What you need to do >> Could you filter the listing for lines with the word "have" and return them?

Listed records >>

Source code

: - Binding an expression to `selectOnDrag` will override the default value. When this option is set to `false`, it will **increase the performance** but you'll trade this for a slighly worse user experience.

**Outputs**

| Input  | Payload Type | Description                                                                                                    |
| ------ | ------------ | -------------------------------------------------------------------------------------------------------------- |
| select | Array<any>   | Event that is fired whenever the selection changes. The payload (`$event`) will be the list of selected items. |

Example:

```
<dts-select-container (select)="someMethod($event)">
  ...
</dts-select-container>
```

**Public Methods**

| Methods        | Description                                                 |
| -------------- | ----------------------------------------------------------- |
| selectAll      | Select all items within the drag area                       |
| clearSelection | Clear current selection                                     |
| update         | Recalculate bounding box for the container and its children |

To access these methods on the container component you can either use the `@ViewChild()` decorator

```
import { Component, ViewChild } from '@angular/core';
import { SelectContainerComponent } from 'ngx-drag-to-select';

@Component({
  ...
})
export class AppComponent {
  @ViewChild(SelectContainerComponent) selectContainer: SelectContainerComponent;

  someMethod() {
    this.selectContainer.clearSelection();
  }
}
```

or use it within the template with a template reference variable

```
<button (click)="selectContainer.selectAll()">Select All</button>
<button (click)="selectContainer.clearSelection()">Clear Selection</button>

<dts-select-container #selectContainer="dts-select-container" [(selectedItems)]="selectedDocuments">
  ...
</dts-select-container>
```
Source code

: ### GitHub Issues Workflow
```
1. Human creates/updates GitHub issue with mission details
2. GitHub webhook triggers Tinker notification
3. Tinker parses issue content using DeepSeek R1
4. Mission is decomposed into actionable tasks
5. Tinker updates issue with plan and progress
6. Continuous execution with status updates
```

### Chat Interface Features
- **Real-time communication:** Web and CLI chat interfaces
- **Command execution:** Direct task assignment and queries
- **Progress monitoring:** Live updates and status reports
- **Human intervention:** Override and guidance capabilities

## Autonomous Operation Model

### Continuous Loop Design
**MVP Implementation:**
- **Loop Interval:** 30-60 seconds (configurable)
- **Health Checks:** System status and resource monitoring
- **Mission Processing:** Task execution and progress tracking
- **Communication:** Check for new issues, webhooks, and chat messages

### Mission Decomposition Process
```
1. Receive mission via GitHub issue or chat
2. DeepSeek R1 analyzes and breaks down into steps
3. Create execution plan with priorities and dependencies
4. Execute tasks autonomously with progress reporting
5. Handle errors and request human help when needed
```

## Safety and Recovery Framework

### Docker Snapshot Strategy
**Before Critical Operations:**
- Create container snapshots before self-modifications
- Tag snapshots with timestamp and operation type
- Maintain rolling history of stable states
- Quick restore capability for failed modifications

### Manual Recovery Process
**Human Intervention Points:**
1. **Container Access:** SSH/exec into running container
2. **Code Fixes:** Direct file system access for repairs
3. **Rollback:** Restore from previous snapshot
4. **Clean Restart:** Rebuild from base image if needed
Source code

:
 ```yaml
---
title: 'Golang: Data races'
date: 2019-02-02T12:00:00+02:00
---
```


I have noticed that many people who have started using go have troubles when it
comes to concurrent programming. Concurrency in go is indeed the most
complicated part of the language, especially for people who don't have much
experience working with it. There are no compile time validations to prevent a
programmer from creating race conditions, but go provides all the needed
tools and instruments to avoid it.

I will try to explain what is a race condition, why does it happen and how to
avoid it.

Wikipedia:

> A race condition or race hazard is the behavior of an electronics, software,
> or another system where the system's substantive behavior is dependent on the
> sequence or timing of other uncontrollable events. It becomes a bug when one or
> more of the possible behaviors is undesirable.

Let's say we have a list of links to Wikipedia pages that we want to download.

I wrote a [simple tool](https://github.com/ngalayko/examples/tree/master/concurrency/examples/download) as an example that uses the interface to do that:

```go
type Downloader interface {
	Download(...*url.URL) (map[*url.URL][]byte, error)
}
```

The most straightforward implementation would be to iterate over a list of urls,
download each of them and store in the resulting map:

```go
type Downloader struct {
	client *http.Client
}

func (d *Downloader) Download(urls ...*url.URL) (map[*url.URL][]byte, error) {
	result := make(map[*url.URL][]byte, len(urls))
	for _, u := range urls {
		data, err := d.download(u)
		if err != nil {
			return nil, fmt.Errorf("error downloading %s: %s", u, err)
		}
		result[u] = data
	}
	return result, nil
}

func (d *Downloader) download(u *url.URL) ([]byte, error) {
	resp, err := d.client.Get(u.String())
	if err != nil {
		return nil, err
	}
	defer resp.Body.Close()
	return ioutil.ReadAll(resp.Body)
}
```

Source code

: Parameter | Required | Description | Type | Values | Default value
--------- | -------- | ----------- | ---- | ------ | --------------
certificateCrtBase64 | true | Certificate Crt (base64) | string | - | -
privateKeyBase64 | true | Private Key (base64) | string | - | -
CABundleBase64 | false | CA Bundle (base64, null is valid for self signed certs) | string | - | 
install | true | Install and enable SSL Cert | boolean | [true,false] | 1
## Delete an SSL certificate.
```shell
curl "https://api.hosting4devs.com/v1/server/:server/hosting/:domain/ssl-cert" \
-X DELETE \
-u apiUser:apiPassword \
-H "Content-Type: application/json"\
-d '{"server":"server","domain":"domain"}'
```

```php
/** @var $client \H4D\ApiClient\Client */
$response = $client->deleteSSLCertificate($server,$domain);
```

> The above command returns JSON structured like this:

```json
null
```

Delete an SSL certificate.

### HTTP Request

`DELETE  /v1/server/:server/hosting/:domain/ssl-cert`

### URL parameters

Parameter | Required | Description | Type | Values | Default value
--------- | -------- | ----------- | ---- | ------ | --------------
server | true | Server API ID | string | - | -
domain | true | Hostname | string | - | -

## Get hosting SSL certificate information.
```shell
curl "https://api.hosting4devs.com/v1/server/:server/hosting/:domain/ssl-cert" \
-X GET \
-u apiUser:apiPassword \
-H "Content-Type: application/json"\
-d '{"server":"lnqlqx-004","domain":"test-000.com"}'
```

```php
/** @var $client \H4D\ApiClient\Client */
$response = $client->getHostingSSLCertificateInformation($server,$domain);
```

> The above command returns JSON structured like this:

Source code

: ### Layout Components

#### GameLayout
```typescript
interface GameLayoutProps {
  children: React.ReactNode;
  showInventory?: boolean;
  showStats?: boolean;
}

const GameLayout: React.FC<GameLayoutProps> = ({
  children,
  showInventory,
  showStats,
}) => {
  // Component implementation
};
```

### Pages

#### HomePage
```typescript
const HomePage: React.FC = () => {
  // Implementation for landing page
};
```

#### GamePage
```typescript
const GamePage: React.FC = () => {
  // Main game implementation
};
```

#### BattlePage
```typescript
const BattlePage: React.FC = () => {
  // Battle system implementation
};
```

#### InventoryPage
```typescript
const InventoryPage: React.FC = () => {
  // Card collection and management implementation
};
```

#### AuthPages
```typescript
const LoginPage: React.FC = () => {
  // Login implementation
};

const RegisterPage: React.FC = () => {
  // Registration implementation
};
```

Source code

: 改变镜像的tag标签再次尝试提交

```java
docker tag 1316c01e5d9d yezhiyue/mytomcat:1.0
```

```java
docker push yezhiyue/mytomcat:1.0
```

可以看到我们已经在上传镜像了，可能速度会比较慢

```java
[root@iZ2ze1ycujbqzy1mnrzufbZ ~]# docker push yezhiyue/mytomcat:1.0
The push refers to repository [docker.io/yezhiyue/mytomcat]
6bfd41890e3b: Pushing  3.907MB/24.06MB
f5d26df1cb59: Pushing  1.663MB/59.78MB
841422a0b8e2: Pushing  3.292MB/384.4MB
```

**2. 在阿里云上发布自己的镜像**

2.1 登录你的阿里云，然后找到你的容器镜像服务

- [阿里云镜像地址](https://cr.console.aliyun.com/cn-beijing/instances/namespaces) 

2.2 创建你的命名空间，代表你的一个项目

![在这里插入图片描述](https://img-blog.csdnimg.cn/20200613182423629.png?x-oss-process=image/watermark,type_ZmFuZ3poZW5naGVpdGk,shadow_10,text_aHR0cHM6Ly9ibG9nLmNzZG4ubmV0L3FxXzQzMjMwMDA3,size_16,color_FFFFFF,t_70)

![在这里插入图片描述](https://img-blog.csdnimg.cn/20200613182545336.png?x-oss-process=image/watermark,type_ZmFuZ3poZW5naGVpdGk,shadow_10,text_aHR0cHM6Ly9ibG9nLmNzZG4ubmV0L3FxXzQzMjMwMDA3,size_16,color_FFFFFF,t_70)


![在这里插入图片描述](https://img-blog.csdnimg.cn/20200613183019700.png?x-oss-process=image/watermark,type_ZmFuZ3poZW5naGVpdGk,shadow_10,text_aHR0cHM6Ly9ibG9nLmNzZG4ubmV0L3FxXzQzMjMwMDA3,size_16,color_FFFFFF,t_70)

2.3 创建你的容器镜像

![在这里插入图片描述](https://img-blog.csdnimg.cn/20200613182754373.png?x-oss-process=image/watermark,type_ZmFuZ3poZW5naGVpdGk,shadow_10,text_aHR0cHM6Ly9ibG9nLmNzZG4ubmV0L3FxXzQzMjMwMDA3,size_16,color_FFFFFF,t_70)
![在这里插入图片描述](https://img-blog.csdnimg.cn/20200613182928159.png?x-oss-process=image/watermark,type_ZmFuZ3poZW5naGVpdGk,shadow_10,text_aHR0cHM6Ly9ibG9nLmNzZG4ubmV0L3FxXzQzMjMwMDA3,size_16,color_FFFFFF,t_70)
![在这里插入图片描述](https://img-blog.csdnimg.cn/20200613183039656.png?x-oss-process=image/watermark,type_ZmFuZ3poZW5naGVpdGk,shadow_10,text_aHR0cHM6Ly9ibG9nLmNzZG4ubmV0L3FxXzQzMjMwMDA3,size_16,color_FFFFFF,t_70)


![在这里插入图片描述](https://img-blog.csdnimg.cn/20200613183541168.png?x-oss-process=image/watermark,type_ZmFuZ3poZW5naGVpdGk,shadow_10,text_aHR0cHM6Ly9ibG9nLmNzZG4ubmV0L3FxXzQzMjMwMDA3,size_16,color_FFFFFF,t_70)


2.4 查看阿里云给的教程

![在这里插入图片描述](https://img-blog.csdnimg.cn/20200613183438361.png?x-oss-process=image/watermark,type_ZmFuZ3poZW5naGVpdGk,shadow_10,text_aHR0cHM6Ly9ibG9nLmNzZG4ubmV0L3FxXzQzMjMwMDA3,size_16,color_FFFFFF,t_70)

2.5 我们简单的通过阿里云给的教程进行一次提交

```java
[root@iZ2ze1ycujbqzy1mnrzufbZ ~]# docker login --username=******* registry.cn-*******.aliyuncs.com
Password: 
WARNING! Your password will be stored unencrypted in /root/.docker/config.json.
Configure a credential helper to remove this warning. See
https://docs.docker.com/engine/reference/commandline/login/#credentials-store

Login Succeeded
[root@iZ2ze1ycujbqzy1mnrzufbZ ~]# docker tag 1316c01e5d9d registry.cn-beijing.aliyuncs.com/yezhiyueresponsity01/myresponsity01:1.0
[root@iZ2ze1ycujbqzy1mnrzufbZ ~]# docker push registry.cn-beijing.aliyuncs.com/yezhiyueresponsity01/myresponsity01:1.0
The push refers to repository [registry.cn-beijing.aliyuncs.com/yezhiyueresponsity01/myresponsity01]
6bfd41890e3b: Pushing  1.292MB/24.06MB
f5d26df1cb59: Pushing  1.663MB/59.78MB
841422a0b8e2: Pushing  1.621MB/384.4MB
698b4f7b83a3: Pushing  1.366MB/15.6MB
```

Problem solution >>
I have noticed that many people who have started using go have troubles when it
complicated part of the language, especially for people who don't have much
Let's say we have a list of links to Wikipedia pages that we want to download.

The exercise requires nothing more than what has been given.